Despite their light weight – and therefore high power-to-weight ratio are lithium ion / lithium polymer batteries too hazardous for Airsoft use?
By: Ringo Bones
With the recent incidents of lithium ion batteries catching fire in the Boeing 787 Dreamliners used by JAL and ANA that lead to their grounding and investigation by the Federal Aviation Administration, many have wondered whether the use of lithium ion / lithium iron phosphate / lithium polymer / Li-Poly storage batteries too hazardous for Airsoft. After all, the compartment in which the Li-Poly battery is stowed in most typical Airsoft AEG weapons systems is surrounded by flammable plastic and burning plastic can cause serious injuries once it drips into unprotected skin.
Believe it or not, it was in the remote controlled model plane / model helicopter and Airsoft gaming world that the inherent fire hazard of Li-Poly batteries were first observed. These types of batteries can easily build up excess hydrogen gas under less than ideal charge and discharge conditions. The hydrogen gas can usually catch fire when exposed to stray electrical sparks – which there are no shortage of which in remote controlled modeling and Airsoft use. And given its inherent fire hazard, why are lithium ion / Li-Poly batteries still the preferred batteries of choice for Airsoft use?

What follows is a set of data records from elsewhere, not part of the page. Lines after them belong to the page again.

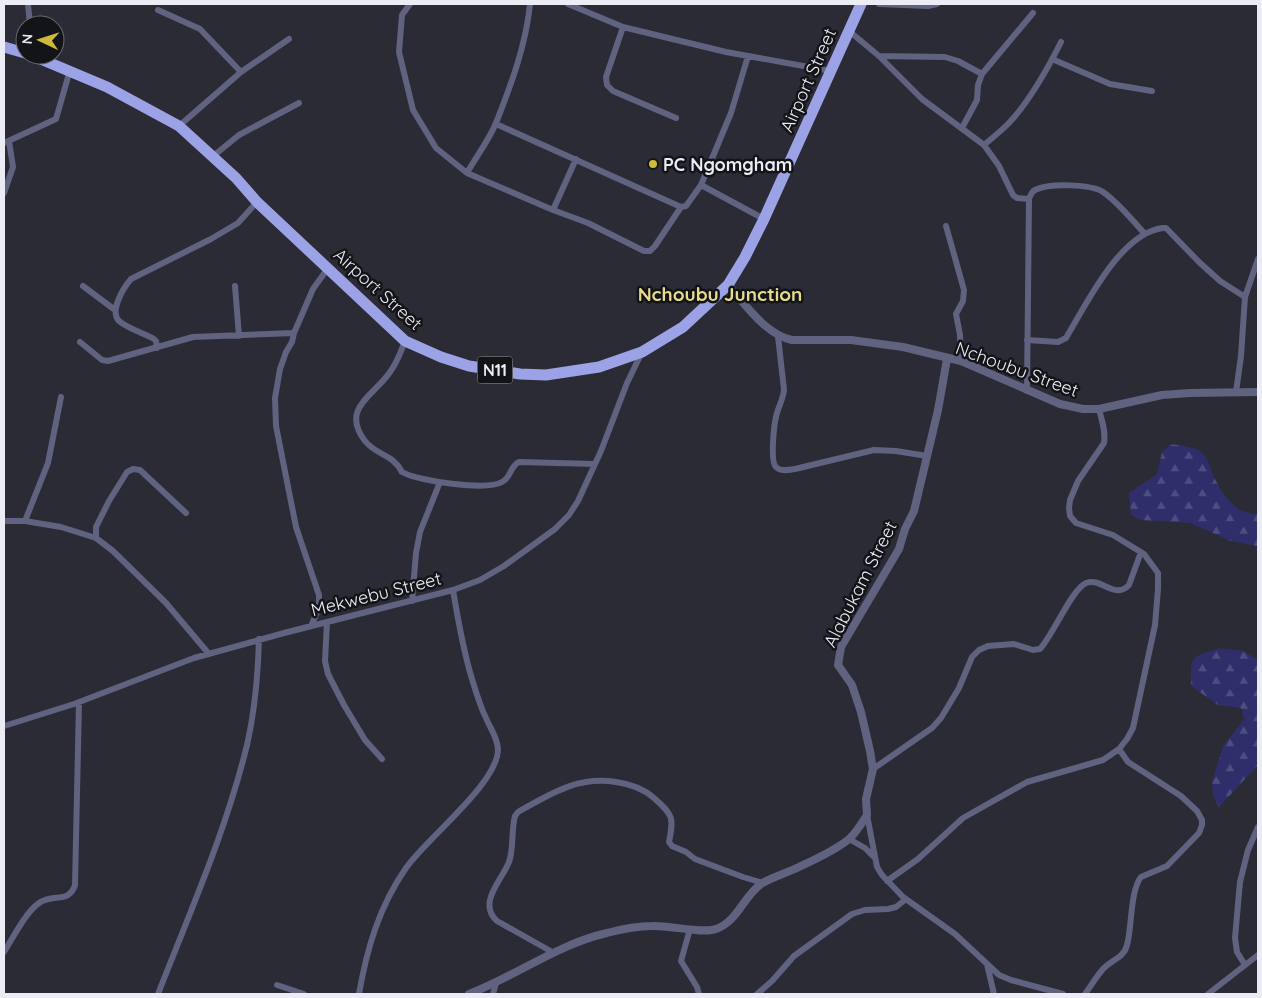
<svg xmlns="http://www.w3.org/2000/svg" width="1262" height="998" viewBox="0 0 1262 998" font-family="Quicksand,sans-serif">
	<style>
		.forest { fill: url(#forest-firs) }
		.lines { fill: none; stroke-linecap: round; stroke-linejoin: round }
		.minor { stroke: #5f6380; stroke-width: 6 }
		.tertiary { stroke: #5f6380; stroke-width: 8 }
		.trunk { stroke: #9ca2e6; stroke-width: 11 }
		.poi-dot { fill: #ceb938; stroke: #131418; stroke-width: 2 }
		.labels { text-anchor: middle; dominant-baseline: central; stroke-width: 5; stroke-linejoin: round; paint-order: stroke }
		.shield { fill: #131418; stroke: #abacb2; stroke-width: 1 }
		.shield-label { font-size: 16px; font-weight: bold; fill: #ecedf4 }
		.street-label { font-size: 18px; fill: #ecedf4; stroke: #131418 }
		.poi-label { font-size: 18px; font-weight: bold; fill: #ecedf4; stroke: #131418; text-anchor: start }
		.neighbourhood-label { font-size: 19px; font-weight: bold; fill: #e8da8c; stroke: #131418 }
	</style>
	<defs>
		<pattern id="forest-firs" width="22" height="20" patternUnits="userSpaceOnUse" patternTransform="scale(1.25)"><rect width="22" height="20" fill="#2e2e6a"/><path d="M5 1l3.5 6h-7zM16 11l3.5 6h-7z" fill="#4c4d80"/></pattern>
	</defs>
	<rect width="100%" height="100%" fill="#2a2b35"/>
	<path class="forest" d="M1171,444c10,2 26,2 33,11 4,4 6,12 8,18 9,19 22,42 46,41v32l-27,-5 -41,-18 -49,-3 -10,-5 -2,-22 28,-19 5,-22z
		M1220,648l23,3 15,9v105l-39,42 -6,-12 -1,-13 11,-36 21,-27 -3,-11 -23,-3 -27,-19c-1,-31 0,-29 29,-38z"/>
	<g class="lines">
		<path class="minor" d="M28,4l2,21
			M410,4l-8,11 -3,37 14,58 23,38 31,25 86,37 35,13 56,28h6l5,-5 26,-39
			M568,4l55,23 103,25 105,19
			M879,4l49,2 9,-2
			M158,10l42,19 41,43
			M623,27l-17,50 1,8 6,6 63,27
			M849,31l30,25 43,43 62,46 15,21 14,29 4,3 12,1
			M879,56l66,1 13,4 24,13
			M1052,59l58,25 42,7
			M496,124l185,83 5,-1 15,-21 63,34
			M179,126l62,-54 48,-33
			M962,128l15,-28 1,-15 4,-11 51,-61
			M4,143l52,-24 14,-49
			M984,145c8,-7 16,-13 24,-21 22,-23 39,-54 53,-82
			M212,157l27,-22 60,-32
			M467,173c9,-16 22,-33 29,-50 15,-38 30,-78 34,-119
			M701,185l30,-72 17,-57
			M4,193l9,-26 -4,-26
			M553,210l23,-51
			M946,226l18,64 -1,11 -7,13 4,21 1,26
			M83,286l32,24
			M235,286l4,50
			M1245,297l13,-38
			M778,336l6,54c-1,10 -6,17 -8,27 -2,8 -6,45 0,50 5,5 13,3 19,2l79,-19 22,1 31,5
			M1027,340l31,2 8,-4c20,-33 54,-105 97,-110h3l33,34 21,19 25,16 -4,59 -5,36
			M405,341c-4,10 -8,22 -15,31 -16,24 -50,36 -25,69 12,15 27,12 37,31 16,9 84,19 100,10 9,-4 8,-16 17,-20l76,2
			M80,342l22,18 6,1 85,-24 101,-4
			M157,348l-1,-7 -2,-2c-9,-5 -27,-11 -35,-18 -10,-10 5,-34 12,-42l80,-40 27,-16 19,-21
			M1027,391l2,-192c2,-4 2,-7 6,-9 14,-7 56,-6 68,2 16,11 28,27 41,41
			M4,521h21l36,6 35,11 17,13 53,52 43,51
			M25,521l23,-58 13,-66
			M96,538v-11l13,-26 18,-29 6,-3 7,1 46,43
			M412,601l4,-48 4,-21 20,-50
			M327,622l-2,39 3,13 16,31 21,35 17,19
			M311,626l8,-18v-13l-23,-68 -20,-101 -1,-28 5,-29 6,-17 6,-10 2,-9 19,-44 15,-21
			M4,726l70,-22 120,-46 90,-25 169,-43 27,-10 24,-14 51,-37 14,-14 9,-14 23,-50 26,-68 15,-31
			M873,769l59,-41 9,-10 18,-30 13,-31 7,-7 9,-4 26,-2 19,6 7,-1c13,-14 32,-60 46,-66 15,-6 29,17 43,2l12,-33
			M867,815l10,52 5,8 21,22 52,37 44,41 12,5 52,14
			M849,839l16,9 9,9
			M887,881l31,-22 45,-41 64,-36 76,-22 16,-11 8,-10 6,-11 22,-103 3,-36v-16l-14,-19 -31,-19 -37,-12 -6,-7 -1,-8 1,-8 8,-19 26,-38c2,-11 -2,-22 -5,-34
			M690,929l-9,32 16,26 2,7
			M4,952c9,-14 21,-39 35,-49 14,-10 30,1 36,-18l4,-183
			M554,953l-57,-32c-20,-18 5,-41 12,-59 5,-14 2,-31 6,-46l3,-4c32,-18 59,-36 98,-30 14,2 27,6 38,16 19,17 20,19 15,44l3,4 14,6 9,7 48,18 20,6
			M987,964l7,30
			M1245,965l-8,-13 -2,-14 5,-56 8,-32 10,-23
			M277,985l27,9
			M158,994c32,-82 68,-163 89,-249 8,-35 11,-71 12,-106
			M359,994c8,-46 20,-87 47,-126 21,-30 91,-84 92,-118 0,-12 -8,-22 -12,-32 -6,-12 -10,-26 -14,-39 -9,-29 -14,-59 -19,-89
			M493,994l3,-11
			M757,994l15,-13 22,-25 58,-42 13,-4 23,-1 8,-2 10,-8
			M1085,994c6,-8 11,-17 18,-25 8,-9 21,-11 24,-24 5,-17 3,-54 14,-68l26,-11 32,-33 3,-8v-5l-5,-9 -16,-15 -53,-34 -9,-13
			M1208,994l50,-39"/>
		<path class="tertiary" d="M728,285c18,20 37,49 64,55h59l52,7 58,14 99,43 23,5h16l63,-14 28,-2 68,-1
			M469,994c47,-18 89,-50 138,-61 15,-4 31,-7 45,-7 17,-1 50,8 64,3 22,-8 27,-32 45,-45 11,-7 26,-11 38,-17 15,-7 37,-17 50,-28 7,-6 13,-16 18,-24l-1,-16 7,-30 -3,-18 -9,-39 -9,-27 -14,-20 3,-18 58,-98 6,-20 9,-18 24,-101 9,-51"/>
		<path class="trunk" d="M4,47l21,6
			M31,55l76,32 72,39 57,52 21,24 148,139 36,16 28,9 51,8 26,1 53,-8 43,-15 41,-25 45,-42 17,-28 19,-38 97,-215"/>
	</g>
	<circle class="poi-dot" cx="653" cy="164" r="5"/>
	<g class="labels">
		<rect class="shield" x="477.5" y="356.5" width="35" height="27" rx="4"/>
		<g class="shield-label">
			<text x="495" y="370">N11</text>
		</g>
		<g class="street-label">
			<text transform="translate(808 80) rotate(-66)">Airport Street</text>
			<text transform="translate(378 289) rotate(42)">Airport Street</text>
			<text transform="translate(1017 369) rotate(20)">Nchoubu Street</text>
			<text transform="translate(860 584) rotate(-63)">Alabukam Street</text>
			<text transform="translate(376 594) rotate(-14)">Mekwebu Street</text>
		</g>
		<g class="poi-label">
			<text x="663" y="164">PC Ngomgham</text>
		</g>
		<g class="neighbourhood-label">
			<text x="720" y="294">Nchoubu Junction</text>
		</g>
	</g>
	<rect width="1262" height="998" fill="none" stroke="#ecedf4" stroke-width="10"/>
	<g transform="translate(40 40) rotate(274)"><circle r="24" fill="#131418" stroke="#6a6b70"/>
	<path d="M0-4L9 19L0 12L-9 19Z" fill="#ceb938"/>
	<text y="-8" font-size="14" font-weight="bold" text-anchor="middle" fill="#ecedf4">N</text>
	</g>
</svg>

Fire hazard or not, the secret of lithium ion / Li-Poly batteries success over nickel cadmium and nickel metal hydride rechargeable batteries is that lithium ion batteries have a lower internal resistance making them have a better power-to-weight ratio compared to nickel cadmium and nickel metal hydride batteries of similar milliampere-hour rating. A typical Airsoft AEG gun upgraded to a much stiffer spring to make its BB pellet muzzle velocity greater won’t function with a fully-charged nickel cadmium or a nickel metal hydride battery rated at 1,600 mA-Hour. And yet a Li-poly battery rated at 1,600 mA-Hour 11.1 volt Li-Poly battery can drive the gun without problems.